28 Août, 2002

August 28, 2002

28 Out, 2002

Vol. 20 No. 24
La manifestation projetée le 22 août par le Front de résistance pour la défense de l'autonomie de l'Université, un regroupement proche de la Convergence, qui devait partir de l'Ecole normale supérieure, a été bloquée sur place par des contre-manifestants proches du pouvoir. Massés aux abords de l'établissement ces derniers ont forcé les contestataires de la décision gouvernementale de remplacer le conseil exécutif de l'université par une commission dirigée par Charles Tardieu à transformer leur marche en un meeting. Un meeting cependant où les participants se trouvaient en état de siège, puisque les alliés du régime réunis autour de l'édifice lançaient toutes sortes de projectiles: des jets de pierres, des bouteilles remplies d'urine, etc., pour empêcher toute tentative de sortie de l'enceinte de l'Ecole normale supérieure. Les policiers présents sur les lieux se comportaient pratiquement comme des observateurs. Mais le porte-parole de la police Jean Dady Siméon n'a rien trouvé à redire à l'attitude de ses collègues en cette occasion, racontant plutôt que dans ce face à face de «deux groupes d'étudiants» les policiers ont fait leur travail en s'interposant sans prendre position pour l'un ou l'autre groupe. «Nous faisons un travail préventif qui vise à éviter un affrontement» a osé dire Jean Dady Siméon.

Une drôle de façon de faire de la prévention car, à moins que les policiers aient été préalablement au courant du scénario des événements, on ne voit pas comment ils auraient pu éviter des débirdements de violences. D'ailleurs il y a eu des blessés. Jean Numa Goudou, journaliste à Radio Métropole a rapporté: «Que ce soit du côté des étudiants, que ce soit de celui des contre-manifestants, par exemple des journalistes de Radio Nationale et de TNH, de Cadence FM ont été agressés verbalement par certains étudiants et d'autres journalistes ont été agressées comme moi, par des contre-manifestants qui nous accusaient de travailler au profit des étudiants.»

En fait le porte-parole de la Police savait bien de quoi il était question en l'occurrence: surtout pas de l'autonomie de l'Université, mais d'un affrontement supplémentaire à l'intérieur de ladite «crise politique» entre le pouvoir Lavalas et la Convergence. La Police d'un commun accord, à tout le moins tacite, avec le gouvernement, avait décidé de laisser faire les contre-manifestants pour mettre en échec les alliés de la Convergence au sein de l'Université et leur donner une «leçon».

Ces événements mettent à nu ce que les deux adversaires ont essayé de camoufler depuis le début. Justement, au cours d'une conférence de presse le mardi 27 août le dirigeant du Parti populaire national (PPN) Ben Dupuy a dénoncé à propos de cette «crise» à l'Université les manoeuvres de ces hommes politiques qui ne viseraient, selon lui, qu'à faire disparaître cette institution. «C'est la même soi-disant crise qui bouleverse le pays, ils ont combattu pour cette affaire de Premier ministre, pour séparer le gâteau, séparer les ministères, ils s'en prennent maintenant à l'Université.
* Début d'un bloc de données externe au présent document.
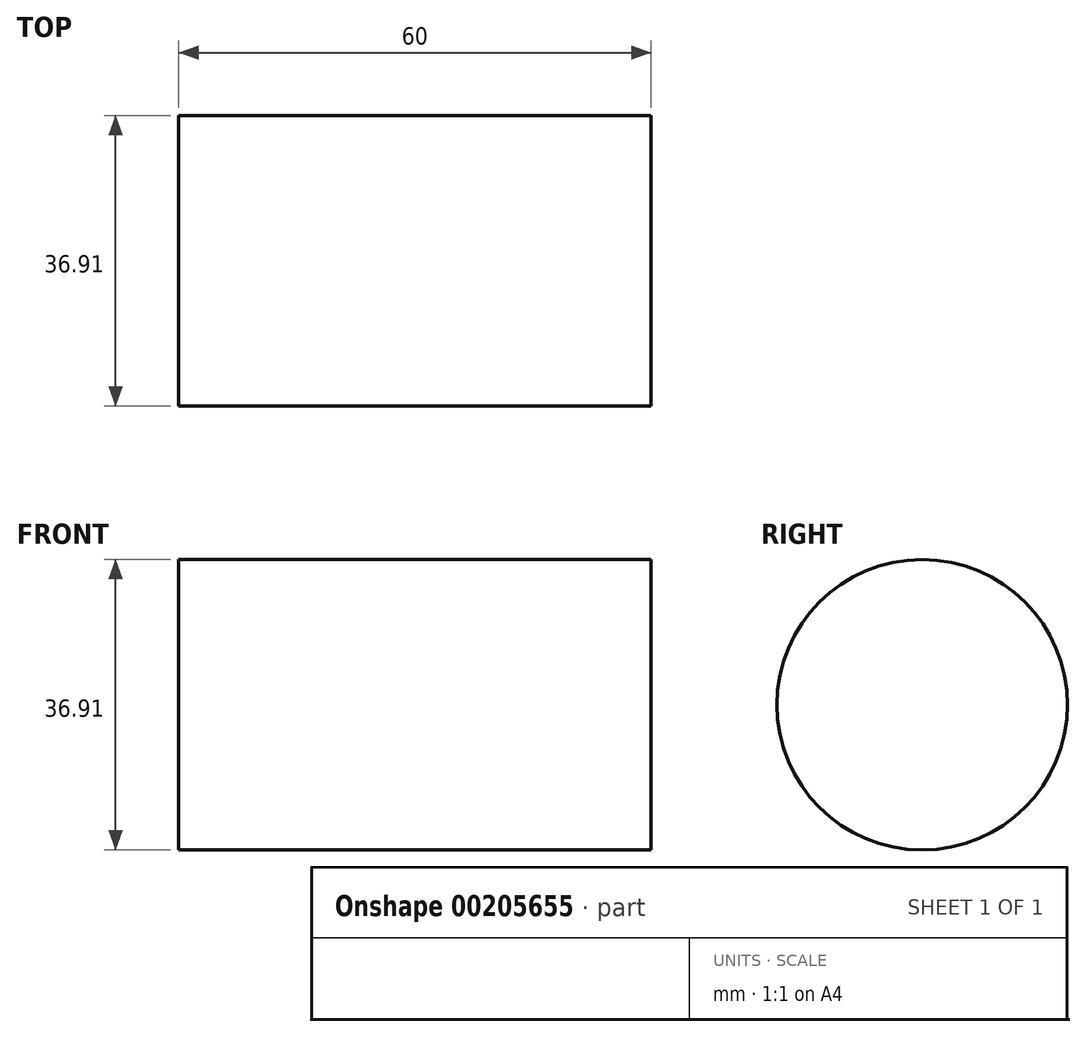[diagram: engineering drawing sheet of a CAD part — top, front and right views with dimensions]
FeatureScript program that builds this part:
annotation { "Feature Type Name" : "Feature", "Feature Type Description" : "" }
export const myFeature = defineFeature(function(context is Context, id is Id, definition is map)
    precondition{}
    {
        {
            var Q0;
            Q0=qCreatedBy(makeId("Right.planeOp"),FACE);
            var sketch = newSketch(context, id + "F0", { "sketchPlane" : qUnion([Q0])});
            skCircle(sketch, "E0", {"center": v(-20.8, 21.33) * mm, "radius": 45.4 * mm});
            skCircle(sketch, "E1", {"center": v(25.88, -27.35) * mm, "radius": 19.86 * mm});
            skCircle(sketch, "E2", {"center": v(-55.45, -37.56) * mm, "radius": 18.46 * mm});
            skSolve(sketch);
        }
        {
            var Q0;
            Q0=makeQuery(id+"F0.imprint","IMPRINT",FACE,{"disambiguationData":[TD([[makeQuery(id+"F0.imprint","IMPRINT",EDGE,{"derivedFrom":sQuery(id+"F0.wireOp",EDGE,"E2")}),1.0]])]});
            extrude(context, id + "F1", {"entities" : qUnion([Q0]), "depth" : 60 * mm});
        }
    });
Tout le monde sait que trois quarts des professeurs à l'Université appartiennent à l'OPL... Ils ont donc pensé qu'ils étaient chez eux, très confortables. Ils devaient faire un projet de loi sur l'autonomie de l'Université, ils ont attendu la fin de leur mandat pensant que c'est leur territoire. Et comme Lavalas a toujours voulu s'emparer de toutes les institutions, il en a profité... Donc dans cette affaire, nous pouvons dire que c'est la même lutte qui se poursuit; l'Université n'a rien à y voir, les étudiants non plus. Ils ont polarisé les étudiants; en fait ces hommes travaillent à faire disparaître l'Université, parce que l'Université d'Etat n'entre pas dans le cadre du plan néolibéral que le gouvernement vise à établir. Et la Convergence elle-même n'a pas de problème avec le plan néolibéral» a déclaré le dirigeant du PPN.

C'est une crise structurelle qui se reflète au sein de l'Université d'Etat. C'est toujours la lutte au sein des classes dominantes qui se poursuit aujourd'hui. Et en fait d'une solution pour l'Université, le secrétaire général du PPN a fait observer: ,«Si on ne change pas la structure de ce pays, si on ne change pas le pouvoir d'Etat on n'aura pas une solution pour l'Université...»

Il existe en outre un côté assez navrant dans cette affaire, c'est que les véritables protagonistes utilisent ceux qui auront le plus à en pâtir pour parvenir à leurs fins. Il y a longtemps, par exemple, que Lavalas ne se sert plus des organisations populaires que comme troupes de choc face à ses adversaires et qu'il les tient à l'écart ou s'en débarrasse suivant les circonstances.